The variety of modes of shooting these antelopes is highly amusing. To shoot the eland, the largest species, as big as a two-year-old heifer, you go full speed in a waggon over ground so rough that, what with the speed, you can hardly hold on and preserve your guns. The animals, hearing all the noise, stop to gaze. The waggon is instantly pulled up, and you fire balls. After such a jolting, he is a steady fellow who fires with any precision.

You have pheasants, too, inmates of very stiff and thorny-bushed ravines; they afford good sport, but you must shoot them dead, or you will never find them. There are also several species of the bustard genus, but near Cape Town only the black and grey khoran, so called. On the frontier you have the ordinary bustard, a noble bird and excellent eating, weighing from 9 to 12 lbs., and a species of great bustard, weighing from 20 to 25 lbs. The latter is eatable, but coarse. These you shoot with balls. On the frontier, too, you have buffaloes, elephants, lions, camelopards, ostriches, etc., so well described by Major Harris that it is impossible to add to his faithful account.

Coursing at the Cape is not good. I pursued it much for the sake of hunting four or five couple of spaniels. Hares there never sit in the open as in Europe, but in low stunted bushes—half rabbits. However, this sort of coursing with the spaniels and greyhounds teaches your horse to become a hunter, and by rushing him after hares, he well learns how to tumble or to avoid tumbles.

In the course of our sporting tour, I used to visit the breeding establishments (then called kraals) of all the great breeders, I think, Melk, Kotze, Proctor, Van Reenen, Van der Byl, etc. Melk has six hundred mares, all running out in unenclosed fields. With such an establishment you would expect that he could show you three or four hundred one, two, and three year olds (for they are all sold by this age). He can never show more than seventy or eighty colts of the year, and the rest of the breeders can show no higher proportion. The thoroughbred mares are invariably in miserable condition, the cock-tails fat and sleek. Many of the mares, etc., are afflicted with a disease from an accumulation of sand in their stomachs and intestines.

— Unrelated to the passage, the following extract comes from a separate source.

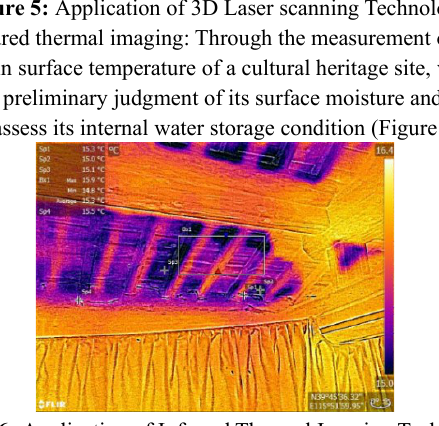
Figure 6: Application of Infrared Thermal Imaging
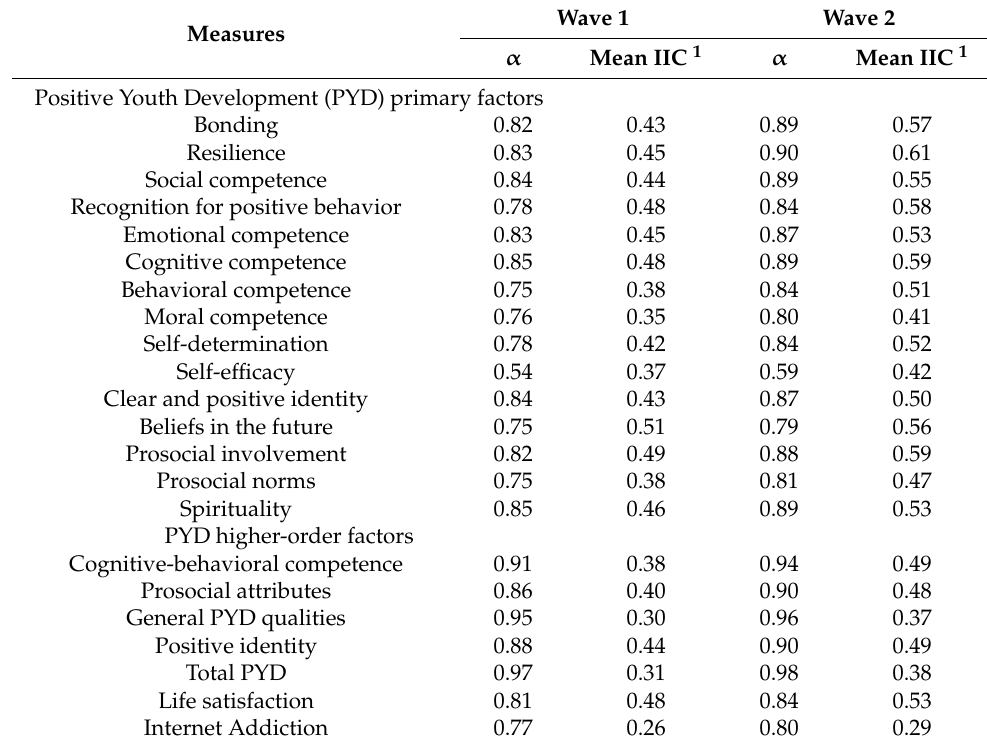
Table 1. Reliability of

It was thought far beneath the dignity of a gentleman at the Cape to ride or drive mares, but seeing that the mares were far finer and larger than the horses, and one-fifth of the price, I bought from Proctor two immense mares, as like English hunters as possible, for £45; a thoroughbred mare, 16 hands high, four years old, for my wife (a beautiful creature which very much delighted Lord Dalhousie); and another thoroughbred mare, 15½. They were the four finest horses in Cape Town. One of the carriage mares ruptured her bladder in the carriage, and died in a few hours. The large thoroughbred got a most tremendous fall out hunting, nearly broke my neck, and was chest-foundered ever afterwards. The other two I sold remarkably well. By some accident I never set up mares in my establishment again, but I was never so elegantly horsed.

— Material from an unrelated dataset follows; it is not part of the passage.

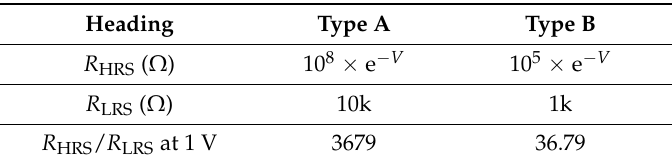
Table 1. Parameters of model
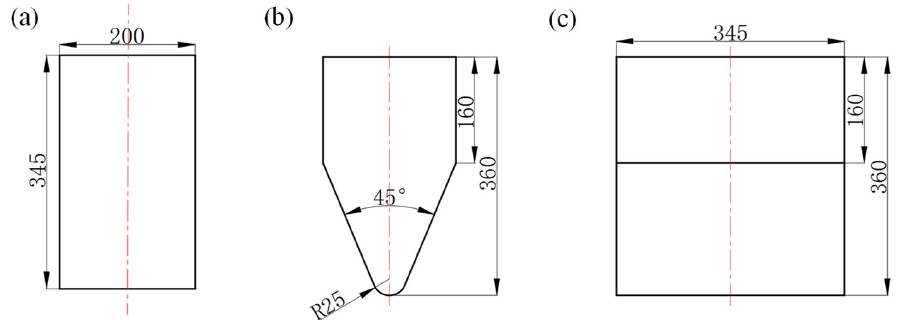
Figure 4. The shape of the ice indenter and its dimensions (Unit: mm): ( a ) Top view; ( b ) Side view; ( c ) Front view.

What with my military duties and those of Council, I led a far from idle life, and there is an elasticity in the atmosphere at the Cape which conduces to a desire to take violent rides. The sun never heats you. I have ridden 140 miles in thirty hours to go to look at a horse or buy one, or to look at a particular line of country. I have been out shooting in the middle of the summer from daylight to dark, the sun like a furnace, the pummel of the saddle like a red-hot poker, your gun-barrel, after a few rapid shots, so heated you almost fear to reload, then come home at night (or slept out in the fields, if you like) and eaten a right good dinner, not in any way heated, and without either headache or cold. An exposure of this sort to the sun of India would probably cause a roaring fever or death.

This is the sort of life which I and my wife lived from 1829 to the end of 1834, enjoying the greatest kindness and hospitality, and living in happiness and sociability with every one. We had lost our dear kind friends, Sir Lowry and Lady Frances Cole, but he was succeeded as Governor and Commander-in-Chief, early in 1834, by a most amiable man, Sir Benjamin D’Urban, the most educated and accomplished soldier I have ever served with.[94]